А потом ему объявили:
— У вас есть опыт. Вы любите всяческие механизмы и приспособления, вы — истинный носитель арийского духа. Нам надо провести испытания новых газовых печей. Вы должны гарантировать строгое соблюдение тайны. Задание очень почетно. Из вас может получиться прекрасный командир производства.
— За газовыми печами — будущее. — Вилли провел ладонью по лежавшей на столе книге. — То будущее, в котором неопределенно все, кроме смерти и нашей общей победы. Даже лошади избавятся тогда от мук, — улыбнулся он. — Тебе поручено почетное задание.
Ты получишь в свое распоряжение автомобиль «мерседес», который я обещал тебе, когда ты ходил, одевшись нищим, на Майзлову улицу. Ты сможешь вывозить свое семейство за город. — И Вилли взял рюмку и торжественно провозгласил: — Ты — один из избранных! Ты что же, по-прежнему не пьешь?
Пан Копферкингель втянул носом сладкие запахи сандалового дерева, которыми пропитался кабинет, взглянул на стол и сложил руки на коленях: — Спасибо, господа, — сказал он, покачав головой, — но я по-прежнему не пью. Я ведь трезвенник. — И он дал согласие выполнить это почетное задание.
Копферкингель стал все чаще заходить в казино. У него завелись любовницы; среди них особенно выделялась белокурая Марлен, чье настоящее имя было Мария, она напоминала ему ангела или кинозвезду, а всего их у него насчитывалось то ли десять, то ли двадцать, и он встречался с ними не только в казино… некоторые даже приходили к нему домой — у него их было столько, что он начинал их путать, зато он не пил и не курил и очень жалел тех, кого не окружали такие красотки.

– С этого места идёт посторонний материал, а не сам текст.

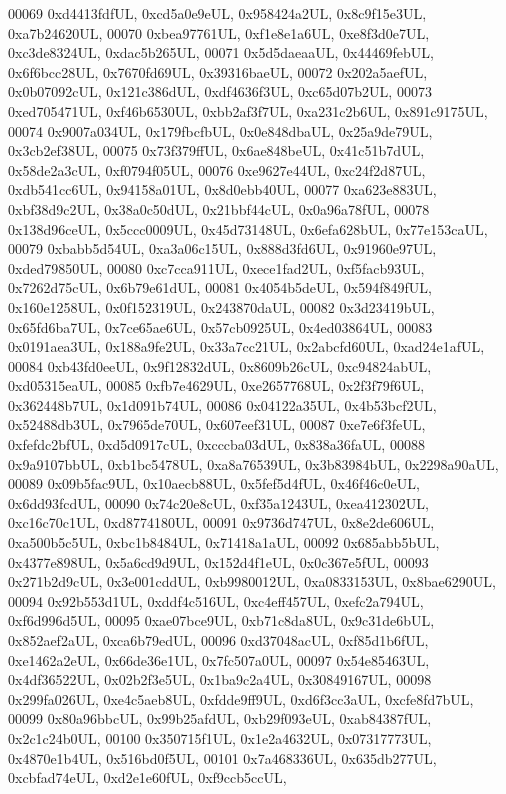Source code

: \begin{DoxyCode}
00069     0xd4413fdfUL, 0xcd5a0e9eUL, 0x958424a2UL, 0x8c9f15e3UL, 0xa7b24620UL,
00070     0xbea97761UL, 0xf1e8e1a6UL, 0xe8f3d0e7UL, 0xc3de8324UL, 0xdac5b265UL,
00071     0x5d5daeaaUL, 0x44469febUL, 0x6f6bcc28UL, 0x7670fd69UL, 0x39316baeUL,
00072     0x202a5aefUL, 0x0b07092cUL, 0x121c386dUL, 0xdf4636f3UL, 0xc65d07b2UL,
00073     0xed705471UL, 0xf46b6530UL, 0xbb2af3f7UL, 0xa231c2b6UL, 0x891c9175UL,
00074     0x9007a034UL, 0x179fbcfbUL, 0x0e848dbaUL, 0x25a9de79UL, 0x3cb2ef38UL,
00075     0x73f379ffUL, 0x6ae848beUL, 0x41c51b7dUL, 0x58de2a3cUL, 0xf0794f05UL,
00076     0xe9627e44UL, 0xc24f2d87UL, 0xdb541cc6UL, 0x94158a01UL, 0x8d0ebb40UL,
00077     0xa623e883UL, 0xbf38d9c2UL, 0x38a0c50dUL, 0x21bbf44cUL, 0x0a96a78fUL,
00078     0x138d96ceUL, 0x5ccc0009UL, 0x45d73148UL, 0x6efa628bUL, 0x77e153caUL,
00079     0xbabb5d54UL, 0xa3a06c15UL, 0x888d3fd6UL, 0x91960e97UL, 0xded79850UL,
00080     0xc7cca911UL, 0xece1fad2UL, 0xf5facb93UL, 0x7262d75cUL, 0x6b79e61dUL,
00081     0x4054b5deUL, 0x594f849fUL, 0x160e1258UL, 0x0f152319UL, 0x243870daUL,
00082     0x3d23419bUL, 0x65fd6ba7UL, 0x7ce65ae6UL, 0x57cb0925UL, 0x4ed03864UL,
00083     0x0191aea3UL, 0x188a9fe2UL, 0x33a7cc21UL, 0x2abcfd60UL, 0xad24e1afUL,
00084     0xb43fd0eeUL, 0x9f12832dUL, 0x8609b26cUL, 0xc94824abUL, 0xd05315eaUL,
00085     0xfb7e4629UL, 0xe2657768UL, 0x2f3f79f6UL, 0x362448b7UL, 0x1d091b74UL,
00086     0x04122a35UL, 0x4b53bcf2UL, 0x52488db3UL, 0x7965de70UL, 0x607eef31UL,
00087     0xe7e6f3feUL, 0xfefdc2bfUL, 0xd5d0917cUL, 0xcccba03dUL, 0x838a36faUL,
00088     0x9a9107bbUL, 0xb1bc5478UL, 0xa8a76539UL, 0x3b83984bUL, 0x2298a90aUL,
00089     0x09b5fac9UL, 0x10aecb88UL, 0x5fef5d4fUL, 0x46f46c0eUL, 0x6dd93fcdUL,
00090     0x74c20e8cUL, 0xf35a1243UL, 0xea412302UL, 0xc16c70c1UL, 0xd8774180UL,
00091     0x9736d747UL, 0x8e2de606UL, 0xa500b5c5UL, 0xbc1b8484UL, 0x71418a1aUL,
00092     0x685abb5bUL, 0x4377e898UL, 0x5a6cd9d9UL, 0x152d4f1eUL, 0x0c367e5fUL,
00093     0x271b2d9cUL, 0x3e001cddUL, 0xb9980012UL, 0xa0833153UL, 0x8bae6290UL,
00094     0x92b553d1UL, 0xddf4c516UL, 0xc4eff457UL, 0xefc2a794UL, 0xf6d996d5UL,
00095     0xae07bce9UL, 0xb71c8da8UL, 0x9c31de6bUL, 0x852aef2aUL, 0xca6b79edUL,
00096     0xd37048acUL, 0xf85d1b6fUL, 0xe1462a2eUL, 0x66de36e1UL, 0x7fc507a0UL,
00097     0x54e85463UL, 0x4df36522UL, 0x02b2f3e5UL, 0x1ba9c2a4UL, 0x30849167UL,
00098     0x299fa026UL, 0xe4c5aeb8UL, 0xfdde9ff9UL, 0xd6f3cc3aUL, 0xcfe8fd7bUL,
00099     0x80a96bbcUL, 0x99b25afdUL, 0xb29f093eUL, 0xab84387fUL, 0x2c1c24b0UL,
00100     0x350715f1UL, 0x1e2a4632UL, 0x07317773UL, 0x4870e1b4UL, 0x516bd0f5UL,
00101     0x7a468336UL, 0x635db277UL, 0xcbfad74eUL, 0xd2e1e60fUL, 0xf9ccb5ccUL,

\end{DoxyCode}
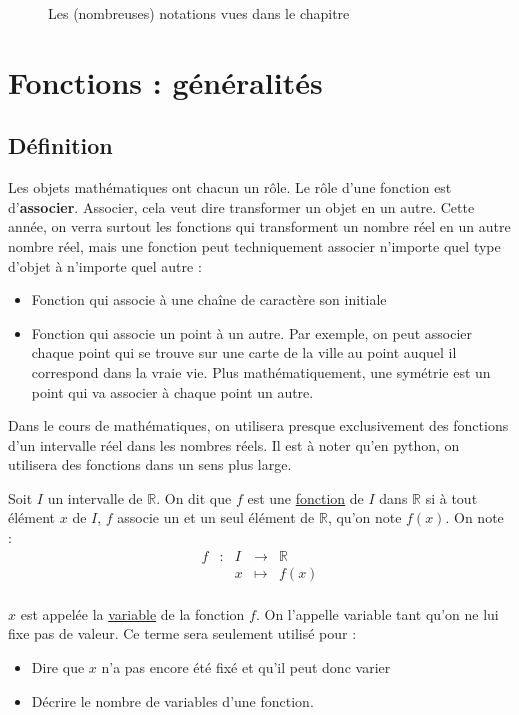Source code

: \documentclass[10pt,a4paper]{book}
\newcommand{\R}{\mathbb{R}}
\begin{document}
\begin{figure}
\begin{tabular}{|c|p{0.3\linewidth}|p{0.5\linewidth}|}
 \end{tabular}
\caption{Les (nombreuses) notations vues dans le chapitre}
\label{fig:Notations}
\end{figure}


\chapter{Fonctions : généralités}

\section{Définition}

Les objets mathématiques ont chacun un rôle. Le rôle d'une fonction est d'\textbf{associer}. Associer, cela veut dire transformer un objet en un autre. Cette année, on verra surtout les fonctions qui transforment un nombre réel en un autre nombre réel, mais une fonction peut techniquement associer n'importe quel type d'objet à n'importe quel autre :
\begin{itemize}
    \item Fonction qui associe à une chaîne de caractère son initiale
    \item Fonction qui associe un point à un autre. Par exemple, on peut associer chaque point qui se trouve sur une carte de la ville au point auquel il correspond dans la vraie vie. Plus mathématiquement, une symétrie est un point qui va associer à chaque point un autre.
\end{itemize}

Dans le cours de mathématiques, on utilisera presque exclusivement des fonctions d'un intervalle réel dans les nombres réels.  Il est à noter qu'en python, on utilisera des fonctions dans un sens plus large.

\begin{de}[Fonction d'un intervalle de $\R$]
    Soit $I$ un intervalle de $\R$. On dit que $f$ est une \underline{fonction} de $I$ dans $\R$ si à tout élément $x$ de $I$,  $f$ associe un et un seul élément de $\R$, qu'on note $f(x)$.
    On note :
        \[
        \begin{array}{ccccc}
        f & : & I & \to & \R \\
         & & x & \mapsto & f(x) \\
        \end{array}
        \]
\end{de}

$x$ est appelée la \underline{variable} de la fonction $f$. On l'appelle variable tant qu'on ne lui fixe pas de valeur. Ce terme sera seulement utilisé pour : \begin{itemize}
    \item Dire que $x$ n'a pas encore été fixé et qu'il peut donc varier
    \item Décrire le nombre de variables d'une fonction.
\end{itemize}
\end{document}
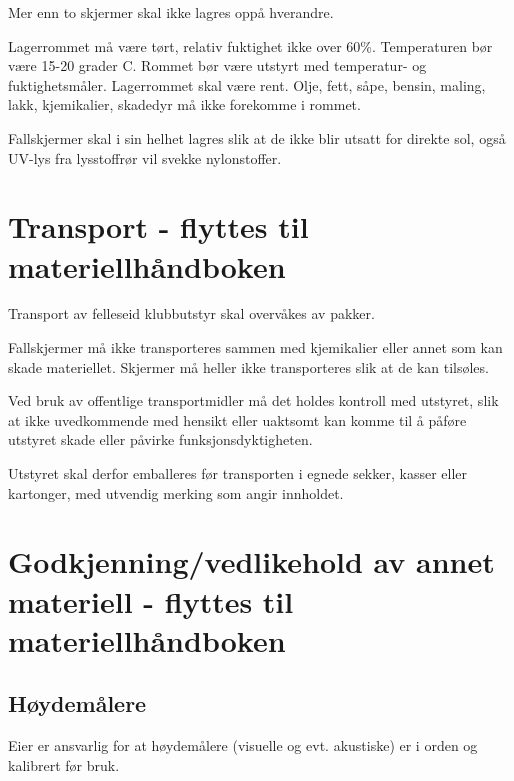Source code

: Mer enn to skjermer skal ikke lagres oppå hverandre.

Lagerrommet må være tørt, relativ fuktighet ikke over 60\%. Temperaturen bør være 15-20 grader C. Rommet bør være utstyrt med temperatur- og fuktighetsmåler. Lagerrommet skal være rent. Olje, fett, såpe, bensin, maling, lakk, kjemikalier, skadedyr må ikke forekomme i rommet.

Fallskjermer skal i sin helhet lagres slik at de ikke blir utsatt for direkte sol, også UV-lys fra lysstoffrør vil svekke nylonstoffer.

\section[Transport]{Transport - flyttes til materiellhåndboken}
Transport av felleseid klubbutstyr skal overvåkes av pakker.

Fallskjermer må ikke transporteres sammen med kjemikalier eller annet som kan skade materiellet. Skjermer må heller ikke transporteres slik at de kan tilsøles.

Ved bruk av offentlige transportmidler må det holdes kontroll med utstyret, slik at ikke uvedkommende med hensikt eller uaktsomt kan komme til å påføre utstyret skade eller påvirke funksjonsdyktigheten.

Utstyret skal derfor emballeres før transporten i egnede sekker, kasser eller kartonger, med utvendig merking som angir innholdet.

\section[Godkjenning/vedlikehold av annet materiell]{Godkjenning/vedlikehold av annet materiell - flyttes til materiellhåndboken}
\subsection{Høydemålere}
Eier er ansvarlig for at høydemålere (visuelle og evt. akustiske) er i orden og kalibrert før bruk.

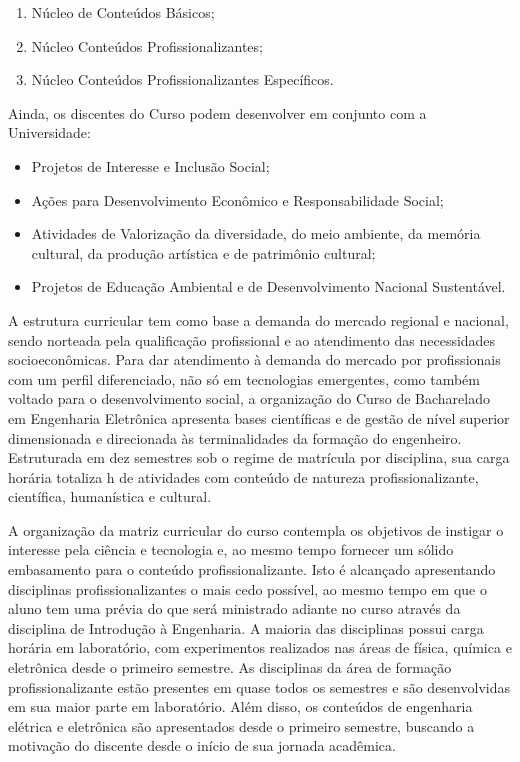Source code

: \begin{enumerate}
	\item 	Núcleo de Conteúdos Básicos;
	\item 	Núcleo Conteúdos Profissionalizantes;
	\item 	Núcleo Conteúdos Profissionalizantes Específicos.
\end{enumerate}

Ainda, os discentes do Curso podem desenvolver em conjunto com a Universidade:

\begin{itemize}
	\item 	Projetos de Interesse e Inclusão Social;
	\item	Ações para Desenvolvimento Econômico e Responsabilidade Social;
	\item	Atividades de Valorização da diversidade, do meio ambiente, da memória cultural, da produção artística e de patrimônio cultural;
	\item	Projetos de Educação Ambiental e de Desenvolvimento Nacional Sustentável.
\end{itemize}

A estrutura curricular tem como base a demanda do mercado regional e nacional, sendo norteada pela qualificação profissional e ao atendimento das necessidades socioeconômicas. Para dar atendimento à demanda do mercado por profissionais com um perfil diferenciado, não só em tecnologias emergentes, como também voltado para o desenvolvimento social, a organização do Curso de Bacharelado em Engenharia Eletrônica apresenta bases científicas e de gestão de nível superior dimensionada e direcionada às terminalidades da formação do engenheiro. Estruturada em dez semestres sob o regime de matrícula por disciplina, sua carga horária totaliza \the\value{horasT} h de atividades com conteúdo de natureza profissionalizante, científica, humanística e cultural.

A organização da matriz curricular do curso contempla os objetivos de instigar o interesse pela ciência e tecnologia e, ao mesmo tempo fornecer um sólido embasamento para o conteúdo profissionalizante. Isto é alcançado apresentando disciplinas profissionalizantes o mais cedo possível, ao mesmo tempo em que o aluno tem uma prévia do que será ministrado adiante no curso através da disciplina de Introdução à Engenharia. A maioria das disciplinas possui carga horária em laboratório, com experimentos realizados nas áreas de física, química e eletrônica desde o primeiro semestre. As disciplinas da área de formação profissionalizante estão presentes em quase todos os semestres e são desenvolvidas em sua maior parte em laboratório. Além disso, os conteúdos de engenharia elétrica e eletrônica são apresentados desde o primeiro semestre, buscando a motivação do discente desde o início de sua jornada acadêmica.

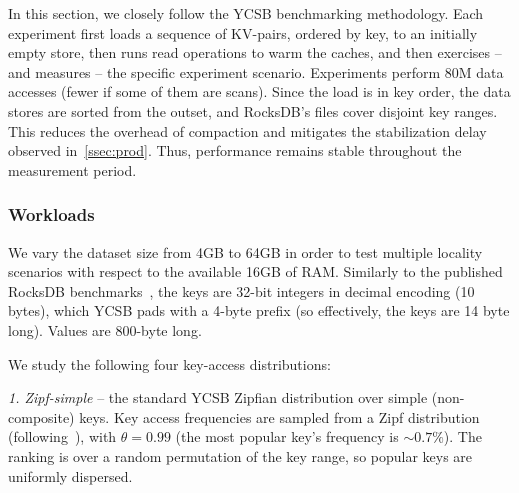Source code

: In this section, we closely follow the YCSB benchmarking methodology. 
Each experiment first  loads a sequence of KV-pairs, ordered by key, to an initially empty store, then  
runs read operations to warm the caches, and then exercises -- and measures --  the specific experiment 
scenario. Experiments perform 80M data accesses (fewer if some of them are scans). 
Since the load is in key order, the data stores are sorted from the outset, and RocksDB's files cover disjoint key ranges. 
This reduces the overhead of compaction and mitigates the stabilization delay observed in~\cref{ssec:prod}.  Thus, 
performance remains stable throughout the measurement period.

\subsubsection{Workloads}

We vary the dataset size from 4GB to 64GB in order to test multiple locality 
scenarios with respect to the available 16GB of RAM. Similarly to the published RocksDB benchmarks~\cite{RocksDBPerf}, 
the keys are 32-bit integers in decimal encoding (10 bytes), which YCSB pads with a 4-byte prefix (so effectively, 
the keys are 14 byte long). Values are 800-byte long. 


\noindent
We study the following four key-access distributions:  

\emph{1. Zipf-simple} -- the standard YCSB Zipfian distribution over simple (non-composite) keys. 
Key access frequencies are sampled from a Zipf distribution 
(following~\cite{Gray:1994:QGB:191839.191886}), with $\theta = 0.99$
(the most popular key's frequency is  $\sim 0.7\%$). 
The ranking is over a random permutation of the key range, so popular keys are uniformly dispersed. %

А еще он жалел пани Прахаржову, чей муж погибал от алкоголизма, и их несчастного сына Войту, который тоже мог пойти по дурной дорожке, он жалел и кое-кого еще, — например, доктора Беттельхайма и все его семейство. а в своей столовой Копферкингель подолгу простаивал у гравюры со свадебной процессией, которую он купил когда-то Зине у багетчика пана Голого, и у таблички на черном шнурке, а еще он задирал голову и смотрел туда, где раньше висел никарагуанский президент, а теперь — элегантный фюрер, и говорил себе: «Скоро я возглавлю эксперимент по газовым печам, и мне дадут «мерседес». а еще он любил рассматривать семейное фото над тумбочкой, где он сидел рядом с Лакме, держа на коленях кошку. а над пианино висели под стеклом мухи дрозофилы, те самые, на которых ставят всякие эксперименты. а как-то под вечер он вдруг вспомнил о доброй тетушке из Слатинян и сказал себе: «Мне обязательно надо пойти в нашу уютную ванную, которую я так люблю.» И он пошел туда и под вентилятором, рядом с бабочкой, зажег маленькую свечку. Потом он вернулся в столовую, включил торшер (за окнами уже смеркалось) и снял с полки закон о кремации; полистав его несколько минут, он в тысячный раз взял в руки книгу о Тибете, увлекательнейшую, захватывающую книгу о Тибете, тибетских монастырях, далай-ламе и его перевоплощениях, сказал себе: «Я же знаю ее почти наизусть» — и уселся с нею под торшером; тут ему захотелось подумать о дочери, и он подумал: «А все-таки я неплохо забочусь о моем единственном ребенке, ее, благодарение Богу, приняли в немецкую школу, жаль только, что она унаследовала кое-какие черты своей покойной матери, эта моя восемнадцатилетняя черноволосая красавица.» — и тут позвонили в дверь.